(Given data Opens)
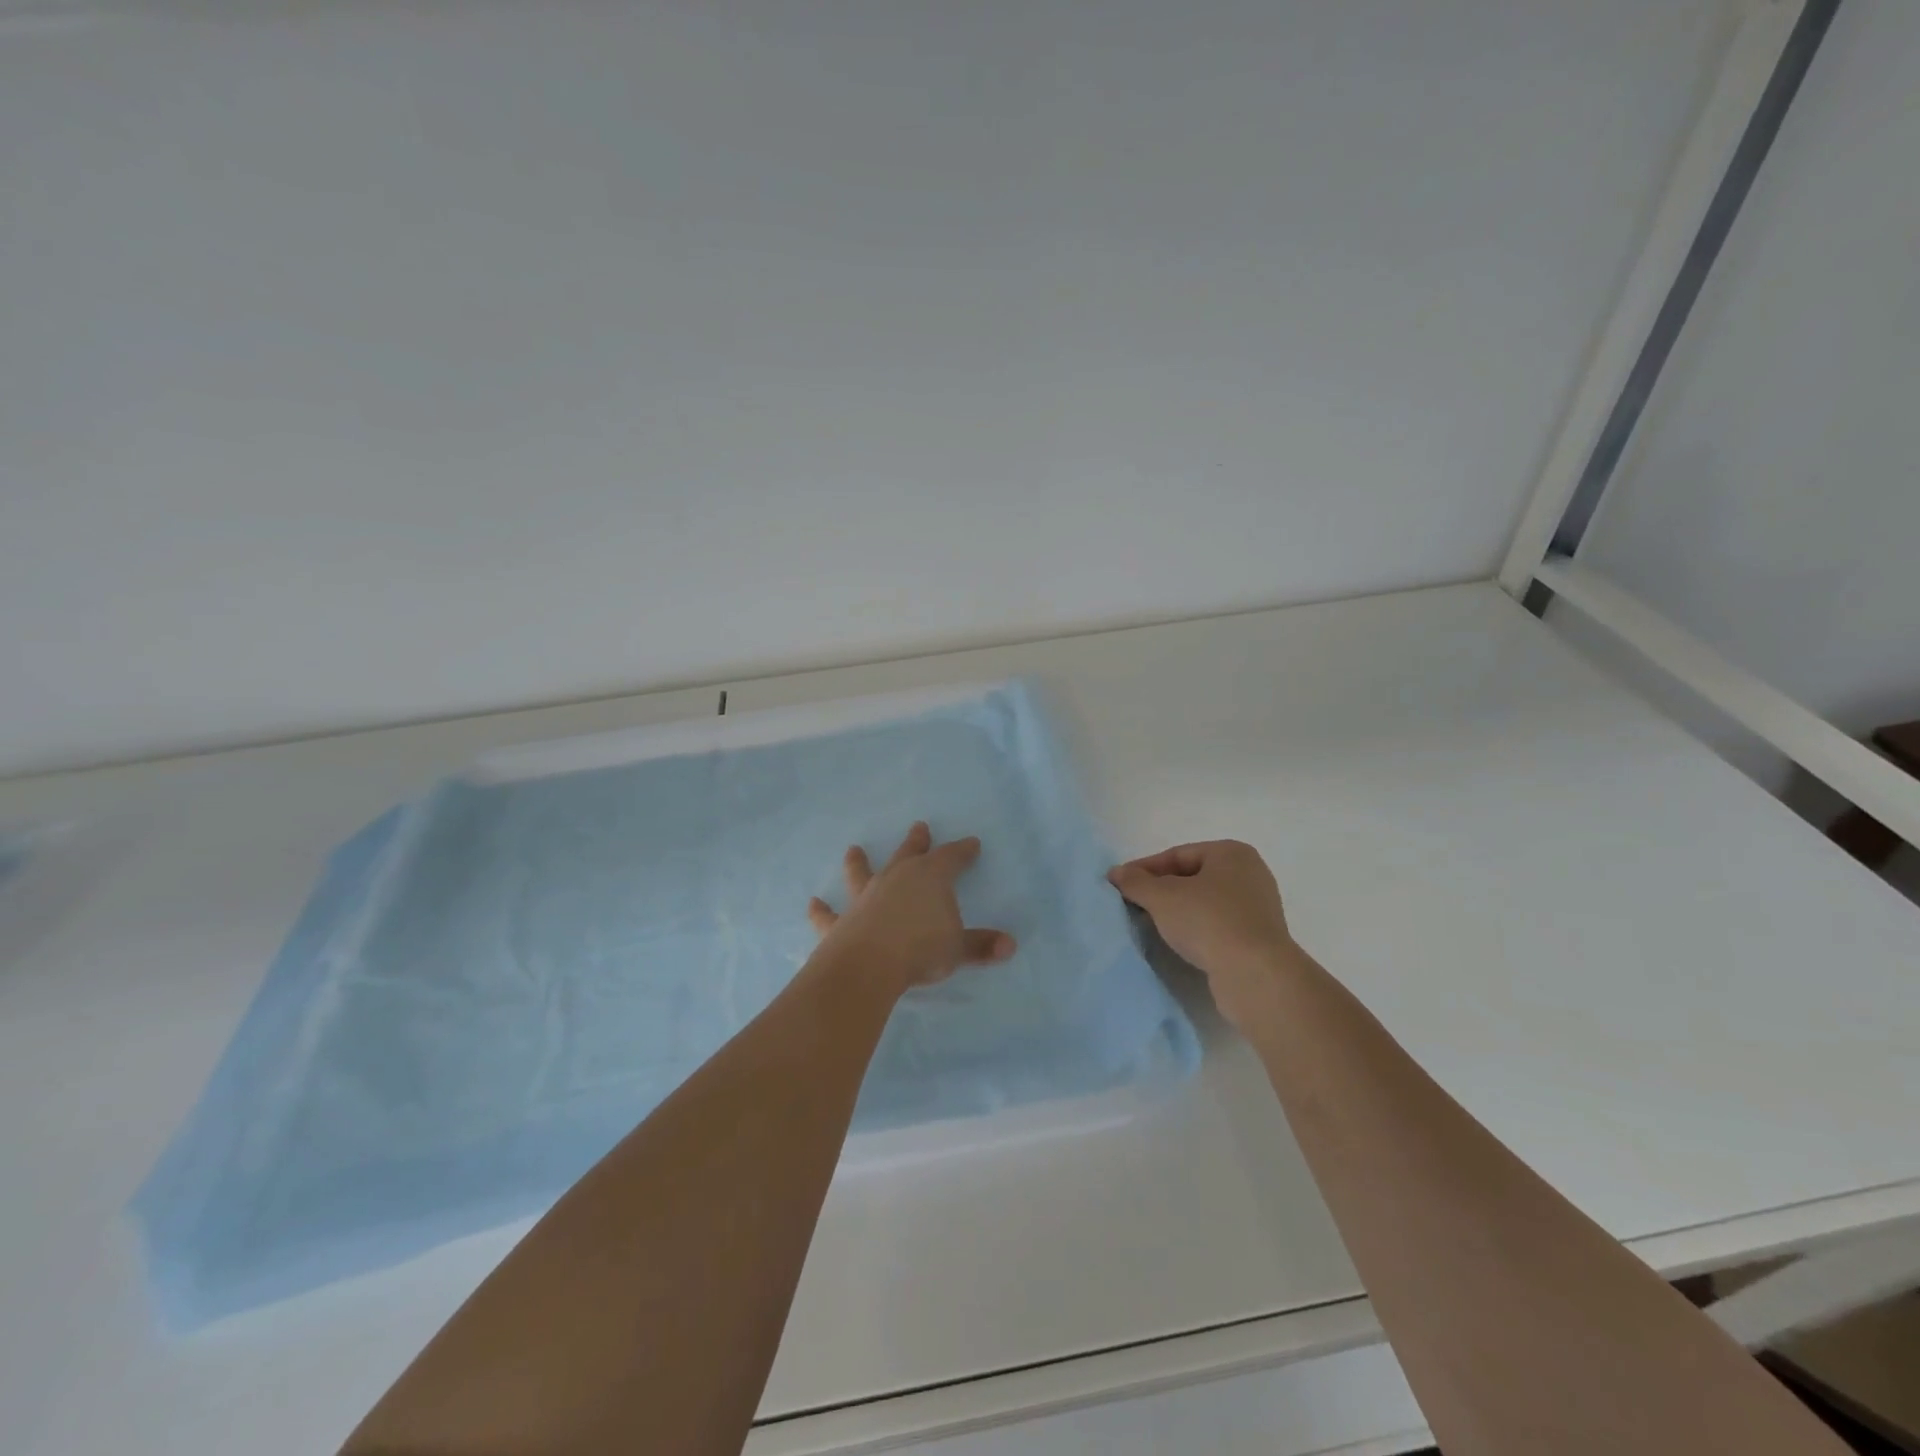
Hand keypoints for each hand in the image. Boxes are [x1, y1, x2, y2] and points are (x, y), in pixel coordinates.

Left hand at [807, 822, 1016, 994]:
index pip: (951, 858)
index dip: (962, 851)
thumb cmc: (921, 949)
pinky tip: (812, 903)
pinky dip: (820, 910)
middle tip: (919, 826)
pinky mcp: (841, 922)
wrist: (869, 964)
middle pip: (909, 854)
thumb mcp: (958, 949)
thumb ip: (981, 946)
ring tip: (853, 849)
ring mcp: (866, 898)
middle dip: (916, 841)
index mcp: (929, 878)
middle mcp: (896, 879)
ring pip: (863, 873)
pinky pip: (829, 914)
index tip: (972, 843)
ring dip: (859, 862)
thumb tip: (1010, 946)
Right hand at [1108, 840, 1295, 1029]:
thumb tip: (1116, 873)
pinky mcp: (1258, 938)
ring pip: (1204, 902)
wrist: (1255, 975)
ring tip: (1150, 924)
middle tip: (1133, 903)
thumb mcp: (1162, 897)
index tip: (1119, 884)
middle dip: (1160, 890)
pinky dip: (1195, 929)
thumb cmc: (1208, 921)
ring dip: (1177, 911)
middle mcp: (1249, 874)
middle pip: (1192, 877)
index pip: (1177, 854)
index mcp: (1232, 853)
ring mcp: (1257, 908)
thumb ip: (1136, 882)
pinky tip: (1178, 942)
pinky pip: (1217, 925)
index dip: (1144, 868)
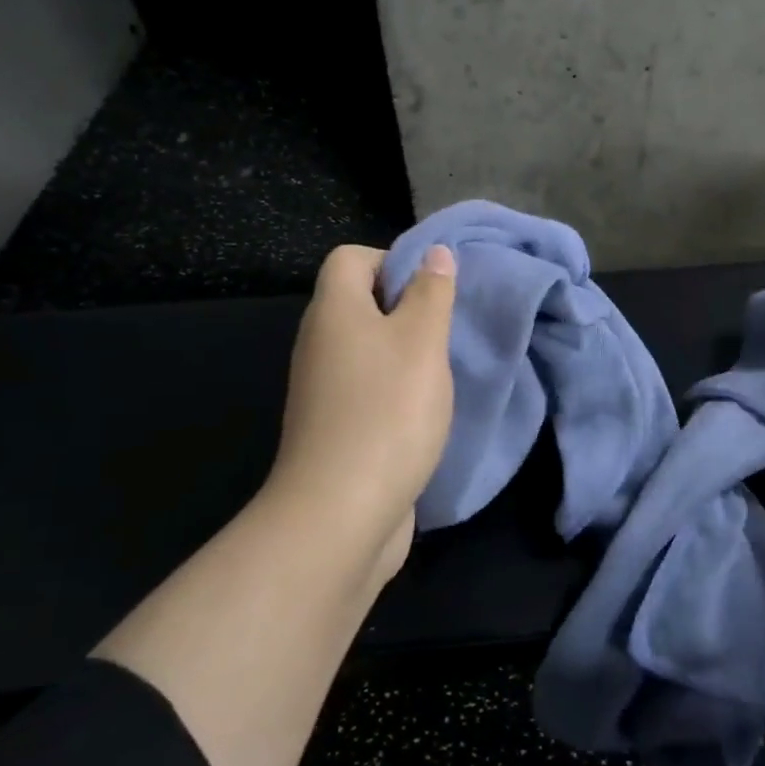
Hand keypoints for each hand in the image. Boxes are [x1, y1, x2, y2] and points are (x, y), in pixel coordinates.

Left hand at [262, 243, 457, 581]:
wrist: (341, 512)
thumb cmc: (388, 411)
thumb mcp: (422, 341)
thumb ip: (431, 293)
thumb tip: (435, 253)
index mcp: (334, 311)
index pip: (350, 258)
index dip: (392, 260)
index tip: (432, 290)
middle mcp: (319, 343)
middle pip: (359, 303)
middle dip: (406, 309)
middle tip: (445, 331)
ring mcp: (322, 389)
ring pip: (366, 349)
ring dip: (404, 353)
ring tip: (441, 371)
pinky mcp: (333, 427)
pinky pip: (366, 388)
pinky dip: (394, 391)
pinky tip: (423, 411)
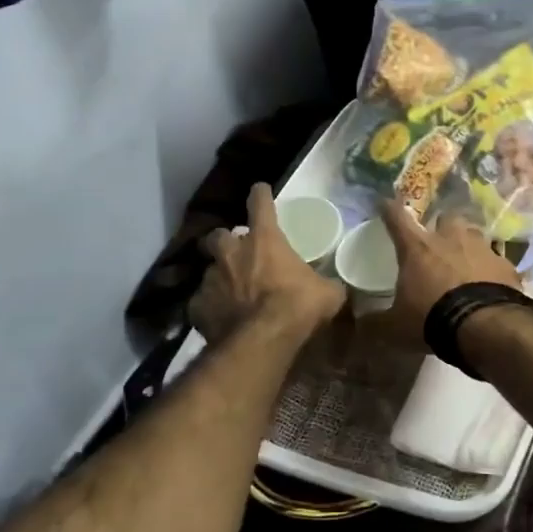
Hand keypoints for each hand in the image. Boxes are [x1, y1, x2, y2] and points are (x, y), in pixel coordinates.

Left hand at [191, 184, 345, 342]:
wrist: (262, 341)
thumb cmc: (297, 306)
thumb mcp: (327, 294)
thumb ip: (327, 285)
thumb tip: (335, 287)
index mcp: (264, 240)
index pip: (260, 204)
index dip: (260, 195)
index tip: (260, 190)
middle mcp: (232, 253)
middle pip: (219, 235)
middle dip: (226, 241)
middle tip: (237, 252)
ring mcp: (210, 279)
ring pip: (209, 270)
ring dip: (220, 276)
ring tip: (230, 292)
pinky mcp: (197, 307)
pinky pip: (202, 302)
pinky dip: (211, 307)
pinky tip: (221, 318)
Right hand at [376, 201, 522, 335]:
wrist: (487, 326)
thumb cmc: (432, 319)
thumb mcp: (396, 327)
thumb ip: (375, 323)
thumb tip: (359, 326)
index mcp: (418, 248)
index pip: (397, 219)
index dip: (388, 209)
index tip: (383, 202)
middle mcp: (450, 239)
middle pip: (445, 218)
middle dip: (441, 226)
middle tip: (437, 242)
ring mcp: (482, 248)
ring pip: (473, 234)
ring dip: (467, 244)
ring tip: (464, 262)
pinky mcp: (505, 264)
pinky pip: (495, 260)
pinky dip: (489, 269)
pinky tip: (488, 283)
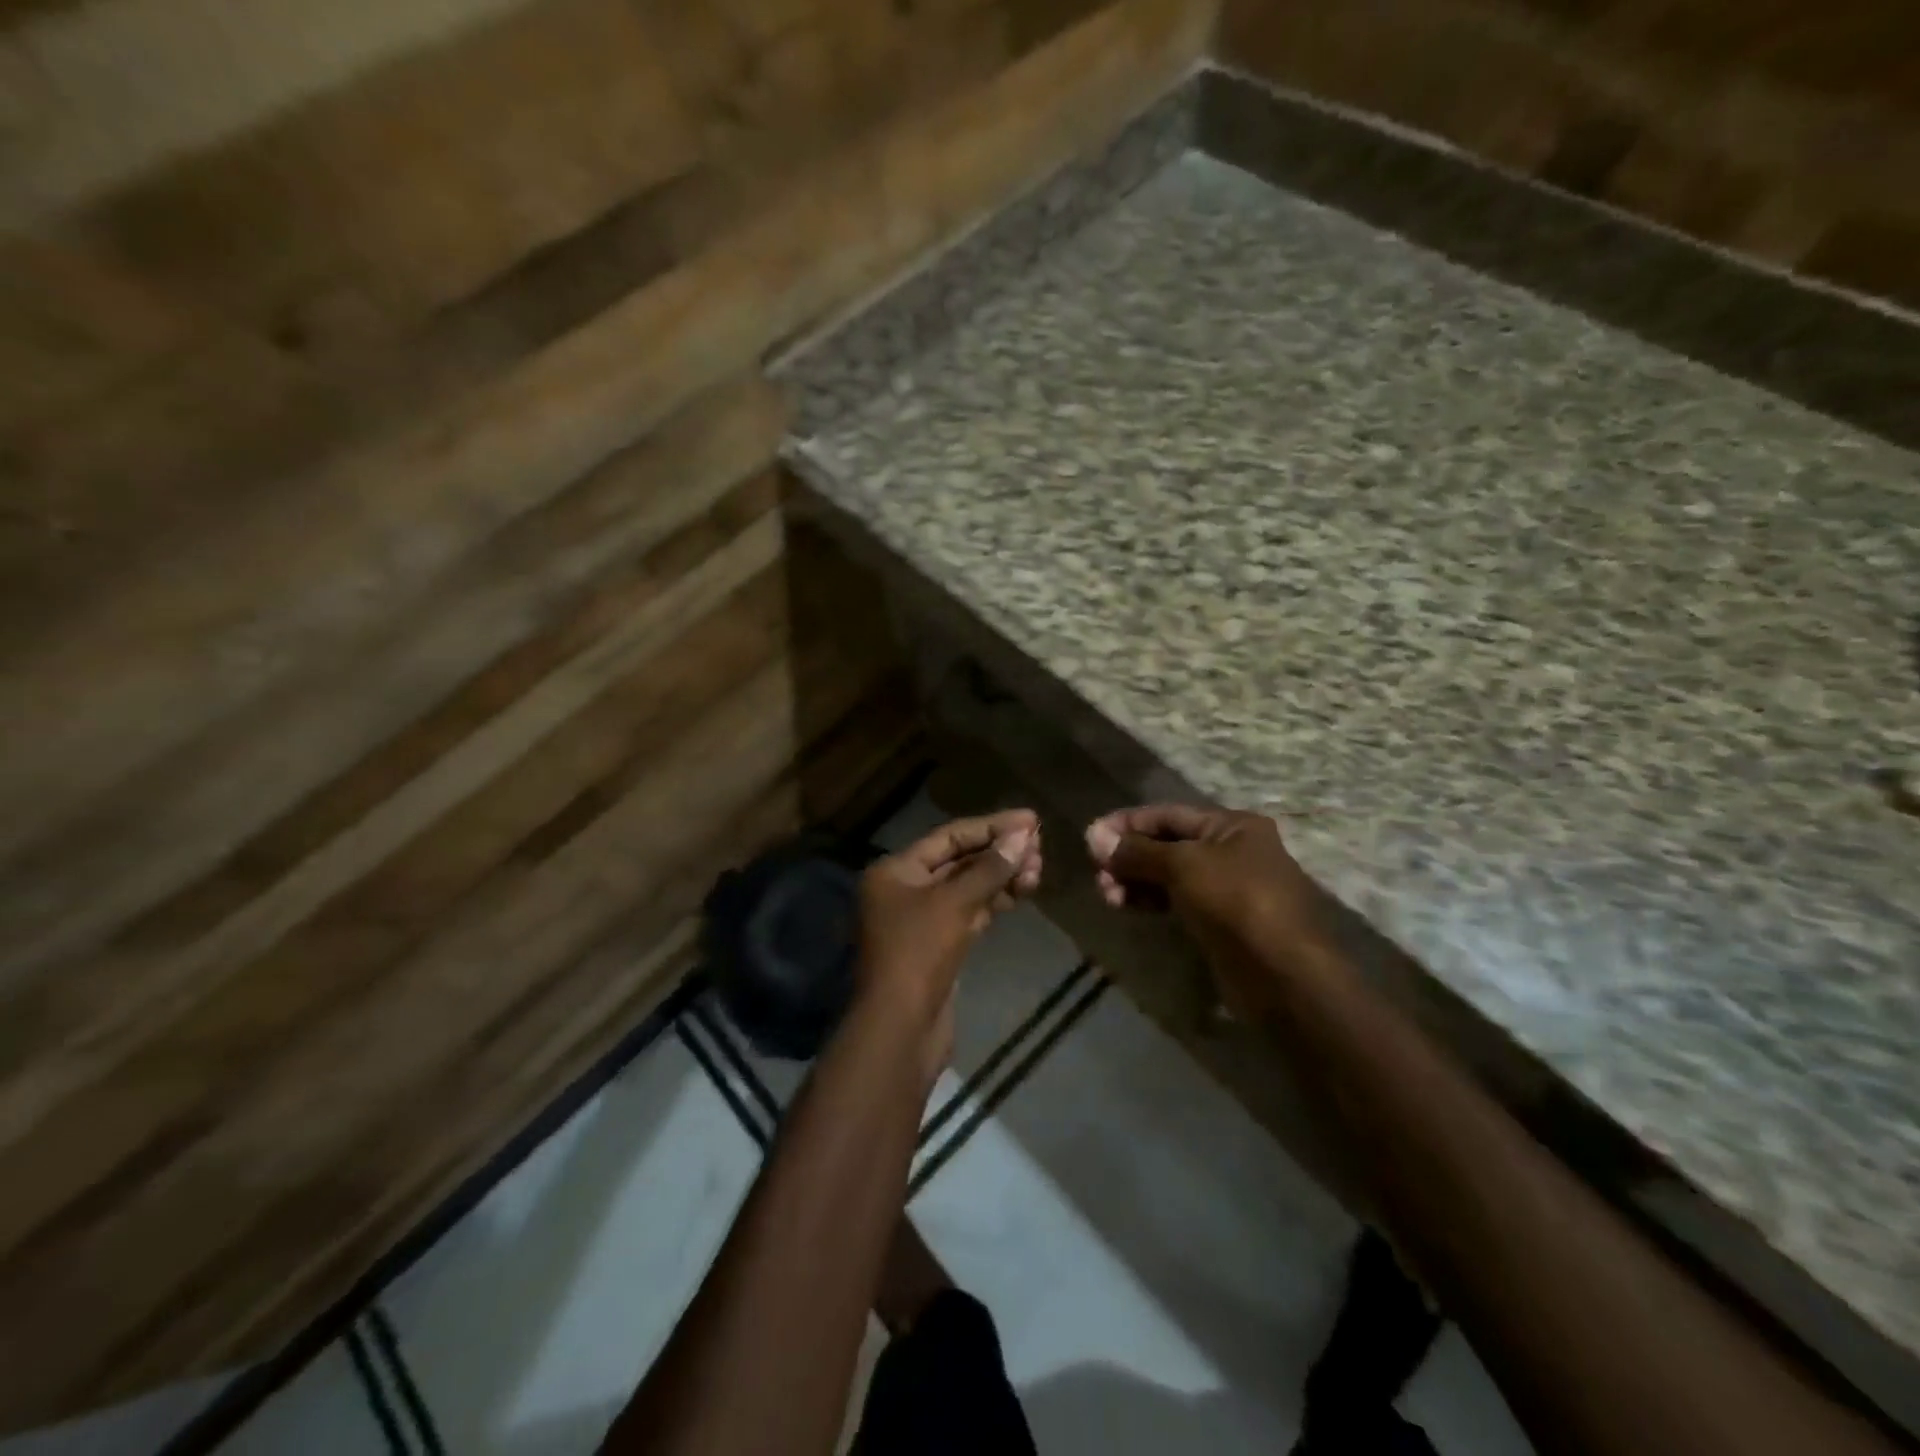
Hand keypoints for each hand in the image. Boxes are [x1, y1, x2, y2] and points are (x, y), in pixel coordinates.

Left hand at [857, 810, 1041, 1078]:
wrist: (900, 1028)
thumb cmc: (918, 954)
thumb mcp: (954, 903)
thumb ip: (989, 868)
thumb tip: (1023, 835)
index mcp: (895, 871)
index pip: (949, 836)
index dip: (991, 826)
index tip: (1031, 820)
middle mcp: (904, 889)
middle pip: (958, 861)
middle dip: (999, 853)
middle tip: (1040, 847)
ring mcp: (921, 920)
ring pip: (967, 888)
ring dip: (1001, 877)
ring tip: (1038, 869)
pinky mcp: (938, 946)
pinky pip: (969, 913)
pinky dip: (994, 902)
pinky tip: (1022, 892)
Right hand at [1084, 804, 1328, 985]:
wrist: (1283, 974)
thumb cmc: (1235, 902)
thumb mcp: (1183, 866)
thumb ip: (1137, 851)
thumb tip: (1094, 837)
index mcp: (1231, 825)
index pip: (1167, 814)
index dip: (1127, 823)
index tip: (1090, 837)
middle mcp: (1232, 850)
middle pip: (1167, 844)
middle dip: (1129, 855)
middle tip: (1098, 873)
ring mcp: (1228, 887)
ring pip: (1169, 874)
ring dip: (1135, 880)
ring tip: (1107, 894)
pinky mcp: (1220, 921)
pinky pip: (1177, 901)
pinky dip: (1151, 900)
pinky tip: (1127, 906)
(Given data Closes)
#### Task details:
Transcribe the entries above word for word, but leave every picture out of your copy.

#### Answer box:
Hand keypoints for each hand in the image. Boxes are [x1, y1, x2, y2] and points are (x, y), in pixel coordinates.

Left hand at [807, 822, 1016, 994]:
index pip: (951, 858)
index dip: (962, 851)
thumb cmc: (921, 949)
pinky tip: (812, 903)
pinky dip: (820, 910)
middle tip: (919, 826)
pinky mcp: (841, 922)
wrist: (869, 964)
middle pip: (909, 854)
thumb mcp: (958, 949)
thumb ip: (981, 946)
ring tip: (853, 849)
ring mcp: (866, 898)
middle dip: (916, 841)
index mcp: (929, 878)
middle mcp: (896, 879)
ring pip: (863, 873)
pinky pip: (829, 914)
index tip: (972, 843)
ring dip: (859, 862)
thumb tip: (1010, 946)
Right hand at [1108, 840, 1295, 1029]:
thumb tip: (1116, 873)
pinky mcp: (1258, 938)
ring pip: (1204, 902)
wrist: (1255, 975)
ring tip: (1150, 924)
middle tip: (1133, 903)
thumb mcp: (1162, 897)
index tip: (1119, 884)
middle dip: (1160, 890)
pinky dip: (1195, 929)
thumb cmc: (1208, 921)
ring dip: (1177, 911)
middle mcp: (1249, 874)
middle pip: (1192, 877)
index pip: (1177, 854)
index mcp: (1232, 853)
ring mcp: (1257, 908)
thumb ip: (1136, 882)
pinky tip: (1178, 942)
pinky pip: (1217, 925)
index dip: (1144, 868)
Hand keypoints for each hand in the image. Boxes are [x1, y1, x2, y2] and points are (x, y), in pixel coordinates.

Left hand at [262, 243, 457, 581]:
wrist: (341, 512)
thumb cmc: (388, 411)
thumb mcp: (422, 341)
thumb ip: (431, 293)
thumb tip: (435, 253)
index mcp: (334, 311)
index pip: (350, 258)
index dip: (392, 260)
index tip: (432, 290)
middle mcp: (319, 343)
middle pip: (359, 303)
middle dip: (406, 309)
middle tip: (445, 331)
ring mcp: (322, 389)
ring pip: (366, 349)
ring dip: (404, 353)
ring tip: (441, 371)
pinky mcp: (333, 427)
pinky pip: (366, 388)
pinky dip: (394, 391)
pinky tip: (423, 411)
Hand keypoints for each hand in the image. Boxes are [x1, y1, x2, y2] and points are (x, y), in pixel coordinates.

Left hand at [191, 184, 345, 342]:
wrist: (262, 341)
thumb cmc: (297, 306)
thumb mcp: (327, 294)
thumb ip: (327, 285)
thumb tip: (335, 287)
index mcp: (264, 240)
index pip: (260, 204)
index dip: (260, 195)
index tip: (260, 190)
middle mcp: (232, 253)
middle pip: (219, 235)
middle dip: (226, 241)
middle tip: (237, 252)
ring mcp: (210, 279)
ring pip: (209, 270)
ring dip: (220, 276)
ring tip: (230, 292)
pinky mcp: (197, 307)
pinky pip: (202, 302)
pinky dip: (211, 307)
pinky tip: (221, 318)
Right hand at [376, 201, 522, 335]:
wrist: (487, 326)
thumb cmc: (432, 319)
thumb mcp: (396, 327)
thumb ip: (375, 323)
thumb tip: (359, 326)
index mcp: (418, 248)
index pip: (397, 219)
index dip: (388, 209)
index tip: (383, 202)
middle mcp: (450, 239)
middle pip: (445, 218)
middle dip: (441, 226)
middle tip: (437, 242)
ring mcp: (482, 248)
ring pip: (473, 234)
ring dip: (467, 244)
ring tip: (464, 262)
pinky mcp: (505, 264)
pinky pip: (495, 260)
pinky dip: (489, 269)
pinky tip: (488, 283)
Hand keypoints for each hand in the image. Boxes are [x1, y1, x2, y2] and points are (x, y), in pixel coordinates.

Left hand at [857, 810, 1041, 1078]:
wrist: (900, 1028)
thumb cmc: (918, 954)
thumb mcp: (954, 903)
thumb ip: (989, 868)
thumb tip: (1023, 835)
index mcp: (895, 871)
index pip: (949, 836)
index dip: (991, 826)
index tip: (1031, 820)
middle mcp: (904, 889)
middle pip: (958, 861)
middle dip: (999, 853)
middle tip: (1040, 847)
ring mcp: (921, 920)
ring pip: (967, 888)
ring dip: (1001, 877)
ring tip: (1038, 869)
pinky mcp: (938, 946)
pinky pip: (969, 913)
pinky dip: (994, 902)
pinky tip: (1022, 892)
Right hand at [1084, 804, 1328, 985]:
wrist: (1283, 974)
thumb cmc: (1235, 902)
thumb mcp: (1183, 866)
thumb ip: (1137, 851)
thumb tip: (1094, 837)
index mcp: (1231, 825)
index pip: (1167, 814)
index dip: (1127, 823)
index tip: (1090, 837)
middle mcp: (1232, 850)
middle pip: (1167, 844)
middle dip: (1129, 855)
middle tip: (1098, 873)
ring mcp: (1228, 887)
ring pip: (1169, 874)
ring dip: (1135, 880)
ring tip: (1107, 894)
pinky mcp: (1220, 921)
pinky pip: (1177, 901)
pinky dip: (1151, 900)
pinky tip: (1127, 906)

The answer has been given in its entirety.